Reid nodded grimly. The wildness in Garcia's eyes was no doubt a mirror of his own— here they were, in a place beyond order, following whatever logic they could scavenge. Later, he knew, he would feel that he hadn't been himself during all this, and that none of them had. The idiom was acting like a man possessed. The idea of it was manic excitement, but they were all running cool. Garcia's shoulders were set with a grim determination he knew he'd never seen in her before.

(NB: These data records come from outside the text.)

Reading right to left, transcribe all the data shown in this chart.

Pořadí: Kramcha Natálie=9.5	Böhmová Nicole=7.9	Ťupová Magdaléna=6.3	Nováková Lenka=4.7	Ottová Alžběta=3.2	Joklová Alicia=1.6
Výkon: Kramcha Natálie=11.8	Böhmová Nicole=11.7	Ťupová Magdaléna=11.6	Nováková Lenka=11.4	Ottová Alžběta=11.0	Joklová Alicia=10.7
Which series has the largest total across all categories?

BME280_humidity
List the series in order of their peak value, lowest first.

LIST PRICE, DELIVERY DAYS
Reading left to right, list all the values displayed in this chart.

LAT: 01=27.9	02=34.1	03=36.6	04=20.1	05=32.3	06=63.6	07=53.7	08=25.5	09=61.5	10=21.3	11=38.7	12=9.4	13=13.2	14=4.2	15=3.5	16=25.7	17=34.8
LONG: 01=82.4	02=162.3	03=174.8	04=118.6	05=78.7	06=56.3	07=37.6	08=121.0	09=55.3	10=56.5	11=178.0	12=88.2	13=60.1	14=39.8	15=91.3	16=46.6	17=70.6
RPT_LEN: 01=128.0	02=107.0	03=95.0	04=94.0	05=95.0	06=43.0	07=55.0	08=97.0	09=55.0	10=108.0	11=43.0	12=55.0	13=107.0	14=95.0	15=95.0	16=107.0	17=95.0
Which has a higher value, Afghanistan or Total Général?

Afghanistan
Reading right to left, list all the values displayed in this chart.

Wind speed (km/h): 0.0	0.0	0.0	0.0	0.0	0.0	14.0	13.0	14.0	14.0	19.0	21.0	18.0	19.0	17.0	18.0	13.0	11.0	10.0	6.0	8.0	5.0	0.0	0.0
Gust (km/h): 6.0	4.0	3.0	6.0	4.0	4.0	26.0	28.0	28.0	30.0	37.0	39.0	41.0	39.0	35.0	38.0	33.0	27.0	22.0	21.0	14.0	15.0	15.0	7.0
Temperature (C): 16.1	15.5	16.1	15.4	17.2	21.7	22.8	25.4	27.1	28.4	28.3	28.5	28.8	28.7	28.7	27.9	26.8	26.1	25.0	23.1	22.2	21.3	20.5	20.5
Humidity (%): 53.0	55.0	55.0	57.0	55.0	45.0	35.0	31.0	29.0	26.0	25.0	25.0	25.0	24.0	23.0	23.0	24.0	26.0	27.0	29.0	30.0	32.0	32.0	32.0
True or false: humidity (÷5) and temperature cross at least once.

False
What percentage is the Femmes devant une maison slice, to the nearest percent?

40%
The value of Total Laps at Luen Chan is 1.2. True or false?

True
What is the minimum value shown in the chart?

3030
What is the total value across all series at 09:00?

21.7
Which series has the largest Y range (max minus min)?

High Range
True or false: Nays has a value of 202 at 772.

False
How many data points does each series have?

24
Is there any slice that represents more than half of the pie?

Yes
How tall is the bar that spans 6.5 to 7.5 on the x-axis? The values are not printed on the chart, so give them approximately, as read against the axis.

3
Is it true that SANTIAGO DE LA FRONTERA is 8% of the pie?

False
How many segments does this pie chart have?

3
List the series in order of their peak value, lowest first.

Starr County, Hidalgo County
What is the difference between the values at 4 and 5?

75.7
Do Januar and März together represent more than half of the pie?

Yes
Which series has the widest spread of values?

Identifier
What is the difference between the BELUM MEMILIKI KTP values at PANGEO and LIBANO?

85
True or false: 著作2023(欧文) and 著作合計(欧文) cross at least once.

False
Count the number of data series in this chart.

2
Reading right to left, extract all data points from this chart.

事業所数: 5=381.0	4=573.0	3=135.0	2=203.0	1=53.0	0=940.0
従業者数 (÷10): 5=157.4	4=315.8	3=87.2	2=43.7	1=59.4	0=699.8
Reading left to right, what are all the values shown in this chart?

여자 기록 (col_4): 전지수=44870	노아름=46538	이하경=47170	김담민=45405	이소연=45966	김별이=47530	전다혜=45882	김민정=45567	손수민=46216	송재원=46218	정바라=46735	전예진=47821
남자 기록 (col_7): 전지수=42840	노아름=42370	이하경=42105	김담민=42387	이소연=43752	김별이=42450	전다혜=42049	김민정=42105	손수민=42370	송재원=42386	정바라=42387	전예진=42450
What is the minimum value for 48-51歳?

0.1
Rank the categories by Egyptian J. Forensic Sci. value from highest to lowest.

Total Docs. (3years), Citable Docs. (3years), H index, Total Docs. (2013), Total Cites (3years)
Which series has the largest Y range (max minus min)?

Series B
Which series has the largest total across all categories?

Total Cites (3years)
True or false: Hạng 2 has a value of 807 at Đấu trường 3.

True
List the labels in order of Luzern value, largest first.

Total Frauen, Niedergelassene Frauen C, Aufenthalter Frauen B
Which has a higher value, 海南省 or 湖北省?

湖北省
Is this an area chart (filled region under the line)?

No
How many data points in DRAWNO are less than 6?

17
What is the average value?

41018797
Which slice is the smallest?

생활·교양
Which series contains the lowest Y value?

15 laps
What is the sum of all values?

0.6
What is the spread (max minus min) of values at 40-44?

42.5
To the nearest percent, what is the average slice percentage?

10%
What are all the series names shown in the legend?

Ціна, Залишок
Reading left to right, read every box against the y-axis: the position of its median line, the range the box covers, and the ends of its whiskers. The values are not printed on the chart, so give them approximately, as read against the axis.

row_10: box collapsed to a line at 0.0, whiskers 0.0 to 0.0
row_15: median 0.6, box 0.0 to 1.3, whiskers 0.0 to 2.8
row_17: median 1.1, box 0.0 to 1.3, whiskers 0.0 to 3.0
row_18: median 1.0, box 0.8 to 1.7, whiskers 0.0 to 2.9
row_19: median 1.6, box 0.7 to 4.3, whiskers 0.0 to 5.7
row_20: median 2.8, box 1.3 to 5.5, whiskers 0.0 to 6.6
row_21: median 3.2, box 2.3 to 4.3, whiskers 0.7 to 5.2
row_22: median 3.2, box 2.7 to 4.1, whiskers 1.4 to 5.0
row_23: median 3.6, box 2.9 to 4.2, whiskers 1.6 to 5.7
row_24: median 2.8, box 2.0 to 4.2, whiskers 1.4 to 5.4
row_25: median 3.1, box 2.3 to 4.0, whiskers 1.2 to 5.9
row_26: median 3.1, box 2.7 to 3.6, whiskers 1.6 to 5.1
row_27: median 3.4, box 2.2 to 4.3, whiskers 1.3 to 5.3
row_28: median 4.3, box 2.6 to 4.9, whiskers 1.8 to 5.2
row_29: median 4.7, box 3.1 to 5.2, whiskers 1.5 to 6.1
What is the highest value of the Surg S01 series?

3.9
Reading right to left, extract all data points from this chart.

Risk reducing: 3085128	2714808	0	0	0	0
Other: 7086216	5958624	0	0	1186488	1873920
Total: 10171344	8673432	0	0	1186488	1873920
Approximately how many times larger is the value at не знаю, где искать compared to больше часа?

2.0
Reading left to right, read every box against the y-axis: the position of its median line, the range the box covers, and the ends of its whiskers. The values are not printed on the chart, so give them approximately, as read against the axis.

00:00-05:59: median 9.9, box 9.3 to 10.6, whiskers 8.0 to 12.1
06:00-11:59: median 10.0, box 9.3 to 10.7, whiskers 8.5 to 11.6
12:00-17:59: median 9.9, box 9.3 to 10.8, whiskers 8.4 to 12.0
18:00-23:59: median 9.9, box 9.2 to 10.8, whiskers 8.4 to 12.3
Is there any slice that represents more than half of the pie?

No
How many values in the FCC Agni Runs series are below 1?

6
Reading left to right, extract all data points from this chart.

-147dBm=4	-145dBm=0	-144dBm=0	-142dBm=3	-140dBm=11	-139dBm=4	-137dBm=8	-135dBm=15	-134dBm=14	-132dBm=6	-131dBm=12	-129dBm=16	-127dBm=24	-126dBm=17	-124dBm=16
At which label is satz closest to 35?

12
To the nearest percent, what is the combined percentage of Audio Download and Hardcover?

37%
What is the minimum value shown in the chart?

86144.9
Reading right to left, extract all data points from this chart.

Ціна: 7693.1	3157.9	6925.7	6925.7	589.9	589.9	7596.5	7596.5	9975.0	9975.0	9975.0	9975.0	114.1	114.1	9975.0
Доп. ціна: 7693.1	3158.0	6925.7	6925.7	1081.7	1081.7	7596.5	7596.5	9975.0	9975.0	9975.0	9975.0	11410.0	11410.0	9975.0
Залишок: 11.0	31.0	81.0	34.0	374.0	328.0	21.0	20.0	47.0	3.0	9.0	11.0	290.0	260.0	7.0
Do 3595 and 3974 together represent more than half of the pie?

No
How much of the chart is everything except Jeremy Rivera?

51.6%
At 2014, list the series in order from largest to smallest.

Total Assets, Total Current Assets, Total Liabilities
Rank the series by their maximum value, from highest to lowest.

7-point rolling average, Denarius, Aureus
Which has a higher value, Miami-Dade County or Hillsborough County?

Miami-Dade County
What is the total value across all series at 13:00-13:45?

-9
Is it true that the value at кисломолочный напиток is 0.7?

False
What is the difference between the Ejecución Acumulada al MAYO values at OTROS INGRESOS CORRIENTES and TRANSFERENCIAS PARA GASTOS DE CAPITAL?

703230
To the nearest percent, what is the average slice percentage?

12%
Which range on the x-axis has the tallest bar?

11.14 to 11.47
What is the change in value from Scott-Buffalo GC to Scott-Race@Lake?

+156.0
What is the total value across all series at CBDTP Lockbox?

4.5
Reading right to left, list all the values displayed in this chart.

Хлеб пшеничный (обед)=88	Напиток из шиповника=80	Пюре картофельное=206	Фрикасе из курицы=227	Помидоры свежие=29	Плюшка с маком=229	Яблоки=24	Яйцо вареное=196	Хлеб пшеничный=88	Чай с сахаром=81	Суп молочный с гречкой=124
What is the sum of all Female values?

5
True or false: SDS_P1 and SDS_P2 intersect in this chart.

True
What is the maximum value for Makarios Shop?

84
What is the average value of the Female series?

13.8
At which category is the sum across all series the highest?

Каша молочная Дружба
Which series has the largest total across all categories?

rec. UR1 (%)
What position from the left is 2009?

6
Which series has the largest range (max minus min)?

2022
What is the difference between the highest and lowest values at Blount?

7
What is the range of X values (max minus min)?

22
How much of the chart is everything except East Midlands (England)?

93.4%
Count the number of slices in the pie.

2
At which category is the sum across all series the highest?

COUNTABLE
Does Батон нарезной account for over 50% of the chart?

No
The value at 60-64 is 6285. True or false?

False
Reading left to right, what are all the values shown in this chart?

She was flushed and skittering through the halls, speaking out of tempo with her racing mind, but her bearing was solid, her posture almost regal. The same must have been true for him— the lancing tension in his neck was also keeping it higher. His hands were clammy but they were still.
We're rising to the challenge, he thought, and immediately rejected the idea. It was fairytale nonsense, from the same universe of fictionality as the idea of demonic possession.
Campbell, he reminded himself, has been rightly discredited.
But inexorably in his mind, parallel to that knowledge, was the structure of the hero's journey. This their supernatural assistance (divine?); to come, the first threshold. The door to the interview room seemed to burn in his mind.
Rarely did he have to remind himself so urgently to be rational. The hero's journey was a trial of the self; it brought the hero to rights with his cosmic system. That evil was vanquished and order restored was largely secondary. It's bullshit. You're being stupid.
Garcia spoke, breaking his mounting frustration. "Is anyone— you know. Seriously going to do an exorcism?”
"No, I— no. Rossi’s getting her a doctor. We can't feed the delusion.”
Penelope rested a shaking, clammy hand on his wrist. "Right. Yeah. Um— what’s going to happen?”
Emily suddenly and dreadfully stilled.
Coarse and hollow, the voice came again: “Come up, Reid! Come up, you fearful jesuit!”
“What?”
Reid blinked, furrowed his eyes. There— on Emily’s bookshelf. Under a tall, cream-colored candle in amber glass: Joyce’s Ulysses. A copy of Dubliners leaning against the candle, its spine creased, colors chipped off.